The line document.setRevision(documentFromDb.getRevision()) sets the revision ID so that the update happens on the correct revision in the remote and is unrelated to the comparison of the revision IDs.

srinivasannanduri commented 8 years ago

If the equality check is based on revision, why is the equals doing the view files (including map, reduce and index) for equality. It could well check the revision and return. Updating the design doc on filesystem is good as long as the views are on the native file system - what if the views are in a jar?

ricellis commented 8 years ago

It could well check the revision and return.

That assumes that the revision ID has been generated from the document source and follows the same algorithm as the server (i.e. the way CouchDB generates the revision ID). However, we cannot enforce that on the Java object and it is possible the revision ID read from a file or applied by a call to the revision ID setter is any arbitrary value regardless of the document content. Under those circumstances DesignDocument instances with the same revision ID would not be equal so we felt it necessary to check the content.

what if the views are in a jar?

So if I understand your use case correctly: you have a a design document in a jar and you read it into a DesignDocument object and you want to update the server version if the content is different without checking the revision ID of the local document?

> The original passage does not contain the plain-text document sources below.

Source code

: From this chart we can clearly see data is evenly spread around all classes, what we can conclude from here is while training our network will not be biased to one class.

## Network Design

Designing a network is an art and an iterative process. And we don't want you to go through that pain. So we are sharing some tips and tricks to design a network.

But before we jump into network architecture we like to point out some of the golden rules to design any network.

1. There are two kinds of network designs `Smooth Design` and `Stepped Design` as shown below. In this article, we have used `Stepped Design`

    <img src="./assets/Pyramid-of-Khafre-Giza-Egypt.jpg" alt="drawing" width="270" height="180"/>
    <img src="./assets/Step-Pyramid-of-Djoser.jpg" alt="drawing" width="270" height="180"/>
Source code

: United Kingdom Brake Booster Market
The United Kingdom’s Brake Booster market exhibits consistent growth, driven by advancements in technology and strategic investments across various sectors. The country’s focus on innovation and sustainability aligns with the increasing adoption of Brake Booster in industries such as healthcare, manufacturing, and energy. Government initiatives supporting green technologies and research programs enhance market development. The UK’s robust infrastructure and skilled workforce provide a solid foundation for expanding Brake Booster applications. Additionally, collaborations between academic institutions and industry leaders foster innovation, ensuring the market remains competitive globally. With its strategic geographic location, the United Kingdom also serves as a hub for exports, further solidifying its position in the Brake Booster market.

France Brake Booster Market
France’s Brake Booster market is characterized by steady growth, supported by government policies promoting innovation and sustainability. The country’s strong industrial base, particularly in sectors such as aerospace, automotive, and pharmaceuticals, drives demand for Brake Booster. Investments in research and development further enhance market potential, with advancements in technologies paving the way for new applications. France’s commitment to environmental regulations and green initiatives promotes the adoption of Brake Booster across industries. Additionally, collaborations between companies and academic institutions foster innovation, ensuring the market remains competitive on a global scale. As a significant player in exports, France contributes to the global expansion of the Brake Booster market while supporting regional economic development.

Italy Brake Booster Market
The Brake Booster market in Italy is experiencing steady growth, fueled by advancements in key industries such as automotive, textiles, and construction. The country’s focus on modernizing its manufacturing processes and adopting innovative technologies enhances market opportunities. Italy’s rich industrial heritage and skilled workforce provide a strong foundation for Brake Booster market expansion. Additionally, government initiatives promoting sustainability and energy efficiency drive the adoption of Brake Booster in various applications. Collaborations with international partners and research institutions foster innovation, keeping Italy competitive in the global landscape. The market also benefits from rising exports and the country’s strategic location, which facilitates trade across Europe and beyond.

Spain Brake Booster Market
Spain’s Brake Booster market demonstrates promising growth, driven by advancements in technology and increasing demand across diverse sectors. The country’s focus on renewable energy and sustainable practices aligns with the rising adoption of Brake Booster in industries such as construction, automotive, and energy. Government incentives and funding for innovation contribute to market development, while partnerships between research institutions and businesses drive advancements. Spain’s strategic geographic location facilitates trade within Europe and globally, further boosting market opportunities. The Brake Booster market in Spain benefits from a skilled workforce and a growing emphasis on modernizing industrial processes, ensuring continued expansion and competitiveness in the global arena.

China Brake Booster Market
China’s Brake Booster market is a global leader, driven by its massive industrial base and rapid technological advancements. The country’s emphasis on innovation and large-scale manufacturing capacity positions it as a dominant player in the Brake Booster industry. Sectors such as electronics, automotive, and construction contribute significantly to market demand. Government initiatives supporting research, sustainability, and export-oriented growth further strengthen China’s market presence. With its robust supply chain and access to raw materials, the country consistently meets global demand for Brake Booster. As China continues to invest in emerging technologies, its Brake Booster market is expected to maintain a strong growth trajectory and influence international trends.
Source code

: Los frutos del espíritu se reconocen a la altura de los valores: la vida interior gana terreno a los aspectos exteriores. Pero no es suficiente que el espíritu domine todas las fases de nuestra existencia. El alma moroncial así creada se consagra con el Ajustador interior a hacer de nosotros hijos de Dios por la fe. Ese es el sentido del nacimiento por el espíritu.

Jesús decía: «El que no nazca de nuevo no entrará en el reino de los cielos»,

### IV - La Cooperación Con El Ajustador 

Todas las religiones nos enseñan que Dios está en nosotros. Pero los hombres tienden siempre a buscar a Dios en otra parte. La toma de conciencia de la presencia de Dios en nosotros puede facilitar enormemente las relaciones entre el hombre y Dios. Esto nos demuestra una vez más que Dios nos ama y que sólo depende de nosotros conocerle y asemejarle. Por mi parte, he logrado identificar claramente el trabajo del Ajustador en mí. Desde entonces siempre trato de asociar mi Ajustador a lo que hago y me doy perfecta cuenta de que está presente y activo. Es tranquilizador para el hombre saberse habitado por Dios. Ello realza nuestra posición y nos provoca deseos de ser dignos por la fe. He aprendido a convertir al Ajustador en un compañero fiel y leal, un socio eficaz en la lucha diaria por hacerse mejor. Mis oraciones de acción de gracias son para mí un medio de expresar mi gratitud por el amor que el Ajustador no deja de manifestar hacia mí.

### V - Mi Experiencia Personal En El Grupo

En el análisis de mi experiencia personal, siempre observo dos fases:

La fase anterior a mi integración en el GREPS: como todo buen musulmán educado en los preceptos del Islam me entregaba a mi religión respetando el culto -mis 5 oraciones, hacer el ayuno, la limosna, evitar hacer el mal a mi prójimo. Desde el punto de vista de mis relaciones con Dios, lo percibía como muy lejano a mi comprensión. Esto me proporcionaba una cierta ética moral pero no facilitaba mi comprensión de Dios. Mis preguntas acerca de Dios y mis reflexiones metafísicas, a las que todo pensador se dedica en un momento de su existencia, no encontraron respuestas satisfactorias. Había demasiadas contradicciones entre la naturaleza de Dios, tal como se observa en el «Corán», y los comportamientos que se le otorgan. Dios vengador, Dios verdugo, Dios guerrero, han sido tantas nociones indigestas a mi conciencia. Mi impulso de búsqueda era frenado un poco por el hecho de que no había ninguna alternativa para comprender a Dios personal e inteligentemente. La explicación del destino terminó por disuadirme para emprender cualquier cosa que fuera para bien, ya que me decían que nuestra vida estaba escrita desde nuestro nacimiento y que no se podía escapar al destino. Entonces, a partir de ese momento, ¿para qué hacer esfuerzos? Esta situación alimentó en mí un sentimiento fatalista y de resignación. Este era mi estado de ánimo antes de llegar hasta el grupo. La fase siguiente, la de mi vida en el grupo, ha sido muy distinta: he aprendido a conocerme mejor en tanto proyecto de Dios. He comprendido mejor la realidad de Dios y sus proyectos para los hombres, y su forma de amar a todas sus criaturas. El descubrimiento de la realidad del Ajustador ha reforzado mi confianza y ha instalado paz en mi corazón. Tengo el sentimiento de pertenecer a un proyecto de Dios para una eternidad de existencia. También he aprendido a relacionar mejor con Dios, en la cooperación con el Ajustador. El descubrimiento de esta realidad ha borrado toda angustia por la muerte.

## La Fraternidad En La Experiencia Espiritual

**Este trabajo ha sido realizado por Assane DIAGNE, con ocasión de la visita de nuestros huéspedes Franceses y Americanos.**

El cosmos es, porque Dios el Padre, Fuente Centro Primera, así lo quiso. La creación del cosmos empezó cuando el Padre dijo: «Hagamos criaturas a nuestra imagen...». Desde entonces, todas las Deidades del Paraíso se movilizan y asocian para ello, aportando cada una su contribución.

A workaround would be to apply your suggested fix in your application code and set the revision ID of the local DesignDocument to the same value as the server before calling put e.g.

try {
  // Get the remote DesignDocument
  DesignDocument remoteDesignDocument = designDocManager.get(designDocument.getId());
  // Set local revision to remote value
  designDocument.setRevision(remoteDesignDocument.getRevision());
} catch (NoDocumentException e) {
  // If the design document doesn't exist then need to put anyway
}
Response r = designDocManager.put(designDocument);

If the remote DesignDocument is large and you don't want to fetch the content twice it is possible to use a HEAD request to get the design document revision from the ETag header, similarly to this code.

If there was enough interest in this item we could possibly consider an enhancement for an overloaded put(DesignDocument ddoc) that took an additional argument of an interface that could compare design documents and return a boolean, for example, to allow for customization of the comparison used before uploading.